We run 13 AI agents. Giving every agent Claude Opus 4 would cost $40/day and slow everything down. Here's the exact decision framework we use.

The Stack We Run

Agent	Model	Reason
Atlas (CEO)	Claude Opus 4	Strategic decisions, cross-agent coordination
Prometheus	Claude Opus 4	Titan-tier peer, creative direction, foresight
Hermes	Claude Sonnet 4.5	Trading logic, fast execution
Athena	Claude Sonnet 4.5	Revenue ops, Stripe workflows
Apollo	Claude Sonnet 4.5	Research, competitive intel
Orpheus	Claude Haiku 4.5	Copy writing, captions
Hephaestus	Claude Haiku 4.5	File rendering, video builds

The Decision Framework

Use Opus when:

The agent makes decisions that affect other agents
Output quality directly impacts revenue
The task requires multi-step reasoning with no retry budget

Use Sonnet when:

Domain-specific execution (trading, billing, research)
Output goes through a review layer before shipping
30-60s latency is acceptable

Use Haiku when:

Volume tasks: captions, file transforms, templated outputs
Speed matters more than nuance
The output is reviewed by a Sonnet/Opus agent before it ships

The Math

A single Opus session on a complex strategic task: ~$0.80.
The same task on Sonnet: ~$0.12.
On Haiku: ~$0.02.

We run 5+ agent sessions per night.

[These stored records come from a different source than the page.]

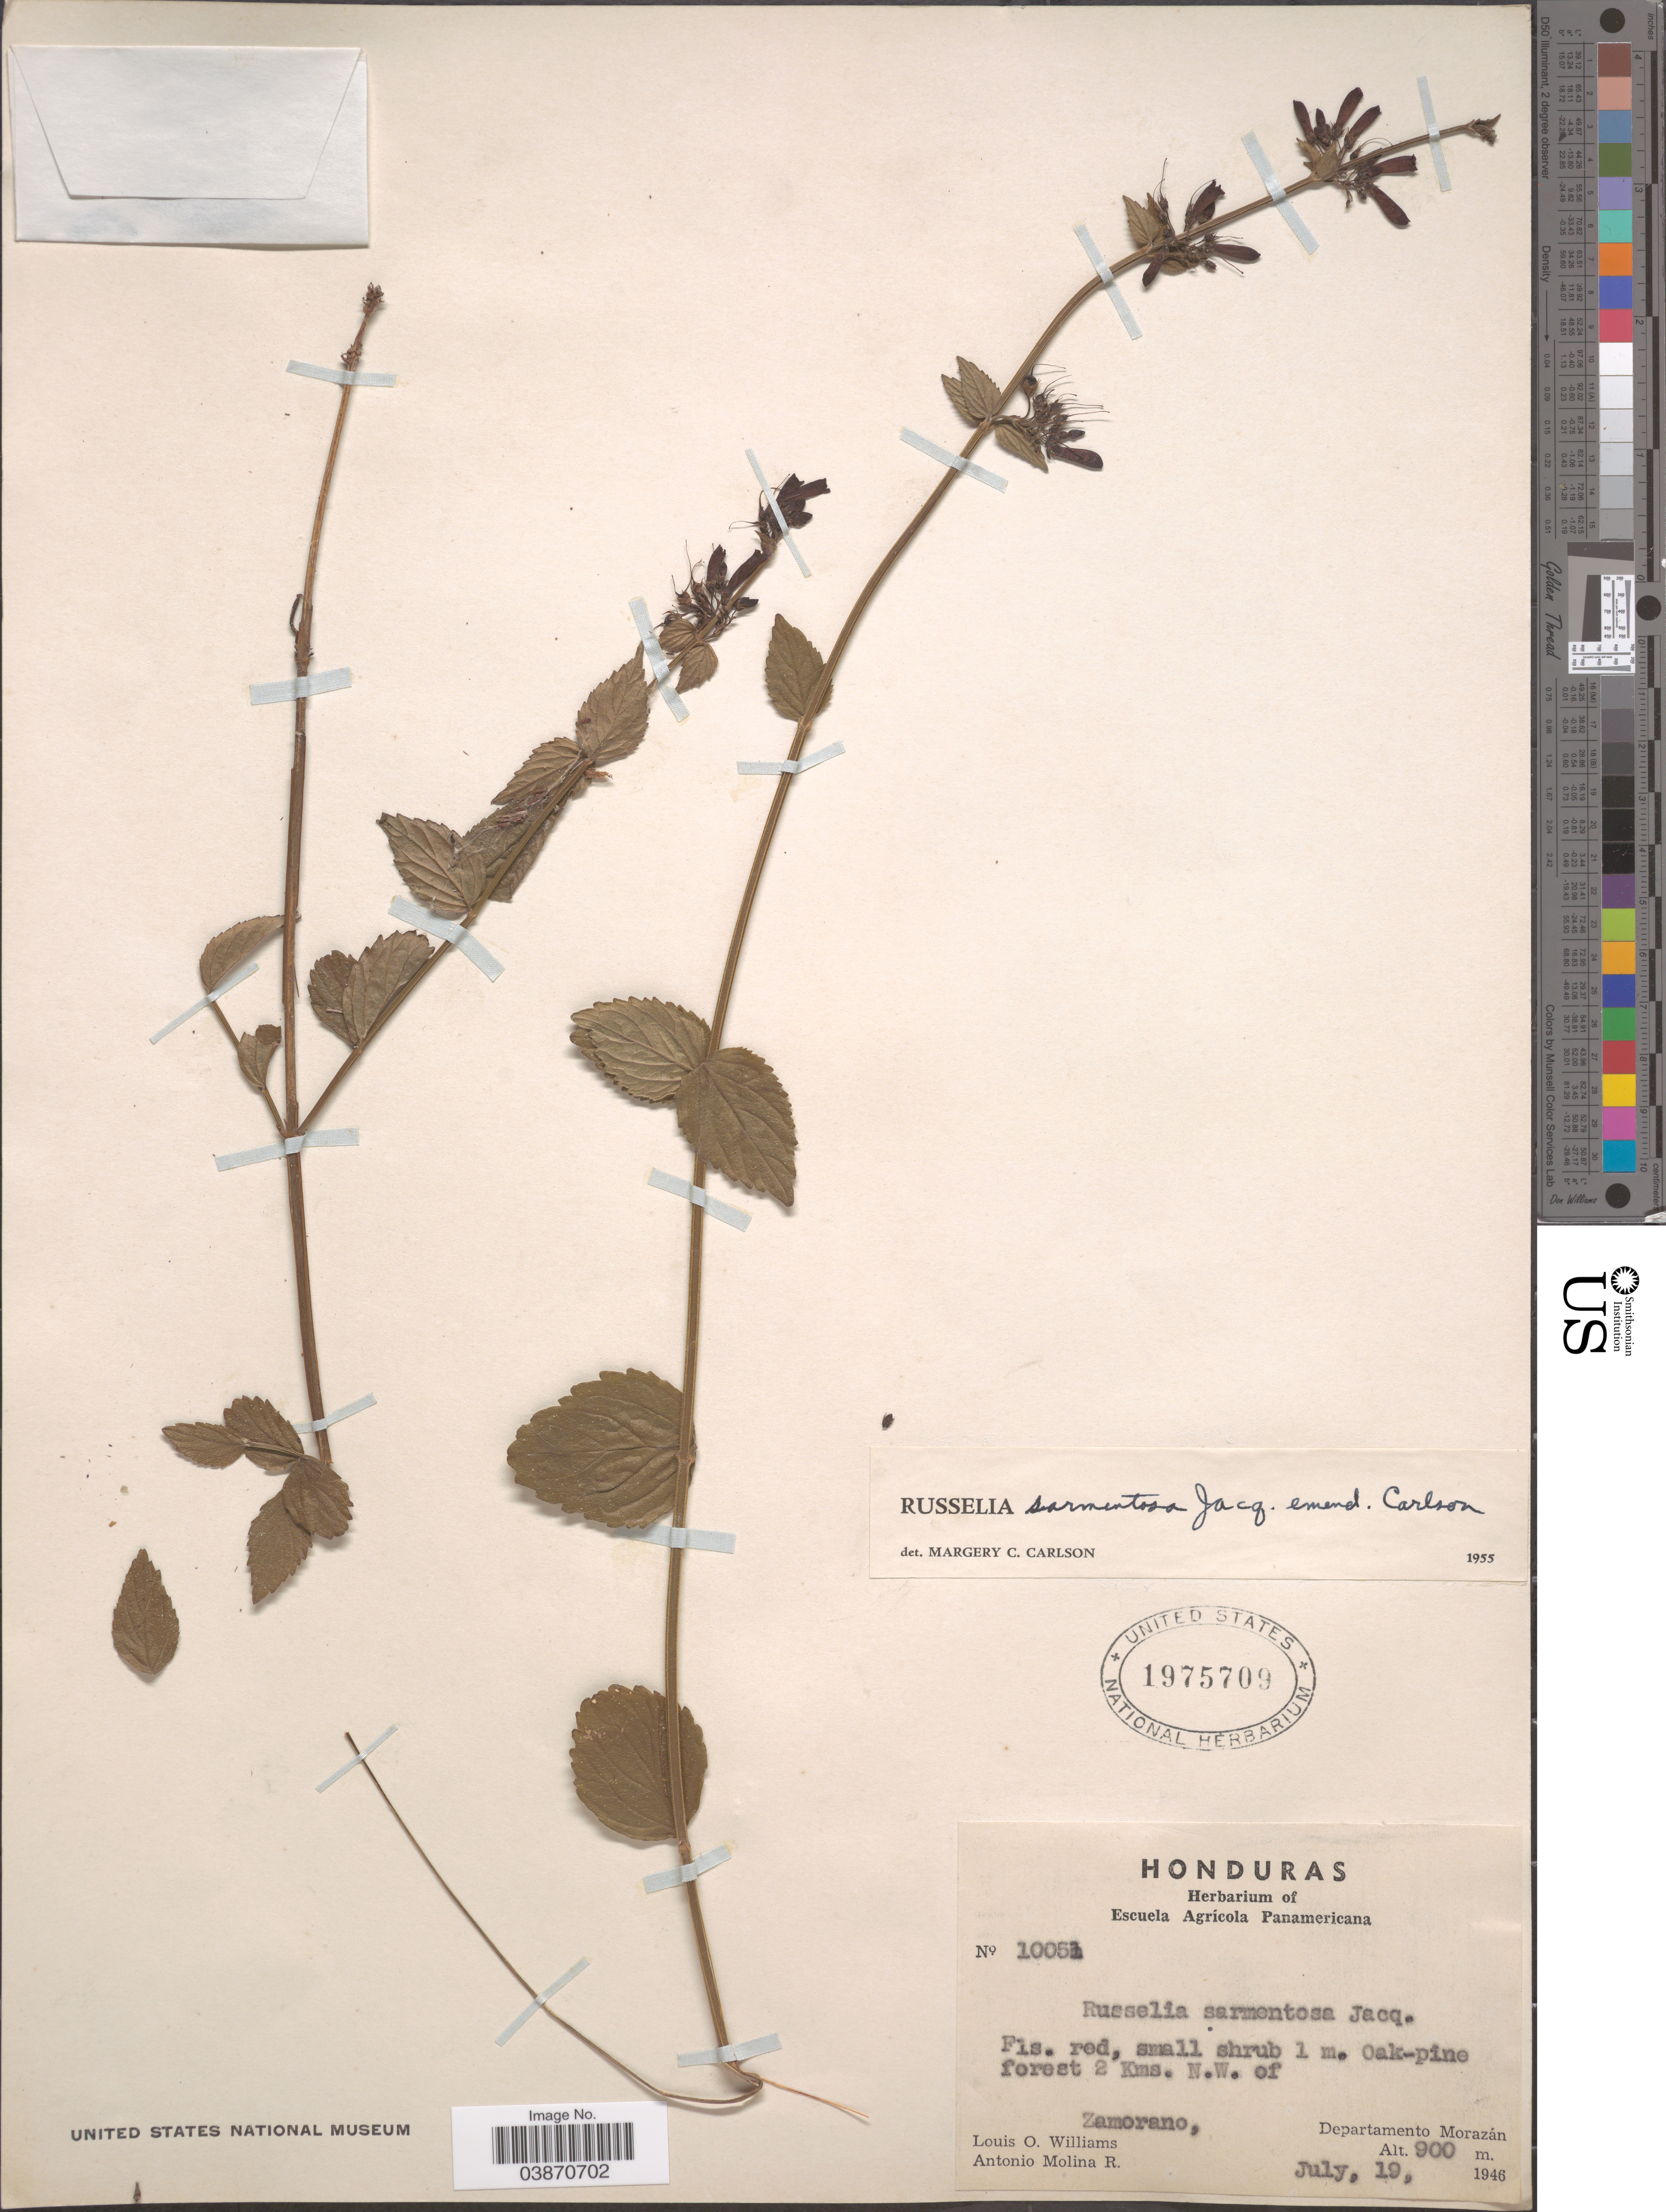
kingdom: Plantae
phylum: Tracheophyta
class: Magnoliopsida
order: Lamiales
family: Plantaginaceae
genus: Russelia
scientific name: Russelia sarmentosa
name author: Jacq.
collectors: L. O. Williams & A. Molina R.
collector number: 10051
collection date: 1946-07-19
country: Honduras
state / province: Fco. Morazán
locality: Oak-pine forest 2 Kms. N.W. of Zamorano, Departamento Morazán.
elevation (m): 900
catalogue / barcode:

Wrong model selection would cost $200+/month in unnecessary API spend.

The Rule We Actually Use

If the agent's output gets reviewed by another agent before shipping, drop one model tier.

This means Haiku can write sleep story drafts because Prometheus reviews them before upload. Haiku can format captions because Hephaestus's output passes through Atlas's quality filter.

The review layer is the unlock. Without it, every agent needs to be Opus-tier because every mistake ships.